The Truth About Covered California's PPO

What you need to know before November 15

Posted Nov 14, 2014

It is not “breaking news” that there is significant consumer dissatisfaction with Covered California's PPO plans due to diminished network inclusion. However, there is a critical new issue with Covered California's PPO plans that has yet to be revealed.

As a CEO of a leading adolescent treatment center for addiction and mental health in Los Angeles, it is crucial that I stay informed of Covered California’s coverage for HMO, PPO, and EPO plans. I need to be well informed of the premiums, deductibles, co-payments, exclusions, out-of-pocket maximums, prior-authorization requirements, in-network and out-of-network reimbursements, the list goes on.

Since open enrollment for 2015 health insurance plans through Covered California begins November 15, 2014 and ends February 15, 2015, I want my clients to clearly understand what purchasing a silver, gold, or platinum-tier" health plan with Covered California means. Many families are struggling to find affordable, quality PPO healthcare coverage that allows them both flexibility and higher reimbursements (once deductibles have been met) for out-of-network providers. Knowing the facts can help individuals and families make an informed decision regarding plan enrollment.

In 2013, many Covered California plans did not disclose their reimbursement benchmarks during the open enrollment period. Thus, consumers who thought they could purchase PPO plans to seek out-of-network providers were in for a rude awaking.

Not only did they not know that carriers like Blue Shield would only reimburse out-of-network claims at the “Allowed Amount” for in-network services (until the actual insurance documents entitled "Evidence of Coverage" were made available to them well AFTER open enrollment) but moreover, these “comprehensive” insurance documents entirely failed to disclose the benchmark for calculating the “Allowed Amount.”

Historically, insurance plans have expressly noted their reimbursement benchmarks based on both “reasonable and customary” rates (Fair Database) or on a percent of Medicare schedule.

Not the case with many plans such as Blue Shield's Covered California PPO plans, which say nothing about tying their reimbursement to Medicaid (in the non-Medicaid ACA exchange market) until out-of-network claims are paid pennies on the dollar. This leaves patients and their families (as well as many well meaning providers) to deduce that Medicaid benchmarks must be applied to their plans.

While consumers can inquire about reimbursement prior to receiving any out-of-network services, no insurer will answer such questions (let alone acknowledge their general benchmark) prior to plan enrollment. Consumers are being induced to join without access to essential information.

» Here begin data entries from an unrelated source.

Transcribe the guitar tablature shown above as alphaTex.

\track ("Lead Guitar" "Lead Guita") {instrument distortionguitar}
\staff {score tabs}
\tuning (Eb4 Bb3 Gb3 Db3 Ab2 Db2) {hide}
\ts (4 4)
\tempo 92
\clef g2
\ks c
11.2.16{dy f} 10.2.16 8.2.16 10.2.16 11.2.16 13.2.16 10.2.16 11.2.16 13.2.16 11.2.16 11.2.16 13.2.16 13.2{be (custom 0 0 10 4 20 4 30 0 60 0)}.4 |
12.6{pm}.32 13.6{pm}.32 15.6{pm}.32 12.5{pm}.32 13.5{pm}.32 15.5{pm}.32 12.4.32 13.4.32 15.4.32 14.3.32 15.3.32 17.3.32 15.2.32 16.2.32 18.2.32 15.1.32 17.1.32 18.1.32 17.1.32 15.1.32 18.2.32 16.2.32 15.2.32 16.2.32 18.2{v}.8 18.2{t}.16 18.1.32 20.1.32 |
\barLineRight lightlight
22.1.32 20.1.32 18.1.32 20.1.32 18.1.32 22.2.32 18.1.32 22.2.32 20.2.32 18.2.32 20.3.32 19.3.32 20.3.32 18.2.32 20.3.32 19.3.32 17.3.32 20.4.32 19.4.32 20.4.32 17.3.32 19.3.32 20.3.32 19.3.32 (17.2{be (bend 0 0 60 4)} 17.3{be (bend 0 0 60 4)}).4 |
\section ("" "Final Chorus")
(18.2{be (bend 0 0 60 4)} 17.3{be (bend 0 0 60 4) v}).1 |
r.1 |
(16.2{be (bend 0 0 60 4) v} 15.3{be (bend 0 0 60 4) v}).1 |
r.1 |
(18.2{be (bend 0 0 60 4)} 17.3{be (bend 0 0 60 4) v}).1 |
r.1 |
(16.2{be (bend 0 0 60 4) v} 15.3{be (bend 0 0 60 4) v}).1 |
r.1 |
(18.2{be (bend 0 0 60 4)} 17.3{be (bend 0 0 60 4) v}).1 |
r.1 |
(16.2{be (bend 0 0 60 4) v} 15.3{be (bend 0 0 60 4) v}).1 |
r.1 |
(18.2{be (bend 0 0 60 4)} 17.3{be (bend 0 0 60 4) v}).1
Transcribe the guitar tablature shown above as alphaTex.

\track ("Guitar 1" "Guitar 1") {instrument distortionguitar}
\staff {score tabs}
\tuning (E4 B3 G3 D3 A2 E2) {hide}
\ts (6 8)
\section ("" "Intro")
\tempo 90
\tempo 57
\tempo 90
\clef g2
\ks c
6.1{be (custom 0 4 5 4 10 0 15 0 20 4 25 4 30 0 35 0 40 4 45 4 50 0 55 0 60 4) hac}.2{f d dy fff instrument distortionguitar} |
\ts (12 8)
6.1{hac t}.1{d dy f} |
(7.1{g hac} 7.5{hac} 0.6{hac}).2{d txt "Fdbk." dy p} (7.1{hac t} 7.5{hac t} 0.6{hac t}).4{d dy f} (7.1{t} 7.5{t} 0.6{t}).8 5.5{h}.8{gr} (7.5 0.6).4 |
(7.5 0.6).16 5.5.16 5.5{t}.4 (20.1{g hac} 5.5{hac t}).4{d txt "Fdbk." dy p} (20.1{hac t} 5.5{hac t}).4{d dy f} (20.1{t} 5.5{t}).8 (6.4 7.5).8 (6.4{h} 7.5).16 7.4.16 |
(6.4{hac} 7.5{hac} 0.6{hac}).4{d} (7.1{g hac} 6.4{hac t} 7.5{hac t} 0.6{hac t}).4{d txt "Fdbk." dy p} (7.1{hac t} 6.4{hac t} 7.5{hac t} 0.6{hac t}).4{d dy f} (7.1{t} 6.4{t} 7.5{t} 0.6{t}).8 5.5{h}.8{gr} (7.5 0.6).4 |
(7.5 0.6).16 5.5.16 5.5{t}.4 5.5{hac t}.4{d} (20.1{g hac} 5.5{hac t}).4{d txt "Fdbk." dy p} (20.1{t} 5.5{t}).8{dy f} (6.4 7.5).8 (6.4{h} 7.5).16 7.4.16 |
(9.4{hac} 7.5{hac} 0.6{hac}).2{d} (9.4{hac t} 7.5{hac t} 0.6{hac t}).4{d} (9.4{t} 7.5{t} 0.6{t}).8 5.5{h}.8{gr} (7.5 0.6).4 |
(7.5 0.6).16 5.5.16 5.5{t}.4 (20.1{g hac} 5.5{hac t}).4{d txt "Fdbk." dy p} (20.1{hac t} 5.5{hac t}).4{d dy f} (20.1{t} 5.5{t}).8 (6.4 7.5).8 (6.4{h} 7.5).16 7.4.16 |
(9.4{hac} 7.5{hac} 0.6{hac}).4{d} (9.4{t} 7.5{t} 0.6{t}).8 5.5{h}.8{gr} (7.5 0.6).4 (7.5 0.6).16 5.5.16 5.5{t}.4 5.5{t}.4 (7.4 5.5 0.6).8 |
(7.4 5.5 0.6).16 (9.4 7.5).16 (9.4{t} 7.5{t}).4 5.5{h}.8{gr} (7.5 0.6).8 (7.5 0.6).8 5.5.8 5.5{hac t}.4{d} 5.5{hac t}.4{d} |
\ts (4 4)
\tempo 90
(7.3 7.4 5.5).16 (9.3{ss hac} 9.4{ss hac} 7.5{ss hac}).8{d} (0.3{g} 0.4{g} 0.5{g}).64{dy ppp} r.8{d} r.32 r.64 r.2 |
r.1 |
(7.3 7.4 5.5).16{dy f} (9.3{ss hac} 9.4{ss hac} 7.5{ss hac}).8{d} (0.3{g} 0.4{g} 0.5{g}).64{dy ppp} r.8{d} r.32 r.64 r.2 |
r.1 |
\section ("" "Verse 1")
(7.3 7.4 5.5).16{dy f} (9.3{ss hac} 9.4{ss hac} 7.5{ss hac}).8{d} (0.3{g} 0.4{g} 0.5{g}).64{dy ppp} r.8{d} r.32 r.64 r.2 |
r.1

If you peruse the Covered California website for 2015 enrollment, once again it does not appear that there is a single Certificate/Evidence of Coverage (the controlling, legal plan document) posted for any exchange-based plan (for either 2014 or 2015). The most you will find are plan-specific documents called "Summary of Benefits and Coverage," like the one for Blue Shield’s “Ultimate PPO.

A material term of coverage is missing, however, from the “Summary of Benefits and Coverage” — the insurers’ reimbursement benchmark for both in- and out-of-network services — such that anyone hoping to rely on PPOs for out-of-network benefits is in the dark about what they are buying.

Furthermore, consumers don’t understand that an “out-of-pocket” maximum of $7000 for out-of-network PPO claims, for example, is not really an out-of-pocket maximum of $7000. Since insurers like Blue Shield have tied their reimbursement benchmarks to Medicaid (or some percentage thereof), they only consider their “Allowed Amount” as creditable toward the out-of-pocket maximums.

Thus, if an out-of-network facility bills at $1000 / day and Blue Shield determines that the Allowed Amount (based on its currently undisclosed benchmark) is $150 / day and that the patient’s co-pay is therefore $15 /day for a (“Platinum” or 90%) PPO plan, the insured’s remaining liability of $850 DOES NOT count toward their out-of-pocket maximum. Only the $15 / day counts toward their out-of-pocket amount.

In other words, it is almost inconceivable that any out-of-network, out-of-pocket annual maximum could ever be satisfied before an insurer starts to pay at 100% — and even then only at 100% of the “Allowed Amount.”

So, effectively, consumers have no way of knowing that they would be purchasing “silver, gold, or platinum-tier" health plans at "diamond" prices only to receive inferior coverage that leaves them with a tremendous amount of debt and expense.

In my professional opinion, consumers should be strongly cautioned about PPOs in the Covered California exchange, since they are essentially commanding a premium for the allure of benefits that consumers will never recover.

While there is no current solution to this issue, I strongly recommend contacting "Covered California" and the insurance providers to request transparency regarding coverage for the plans you consider purchasing. You are the consumer and your health, or that of a loved one, should not be put at risk.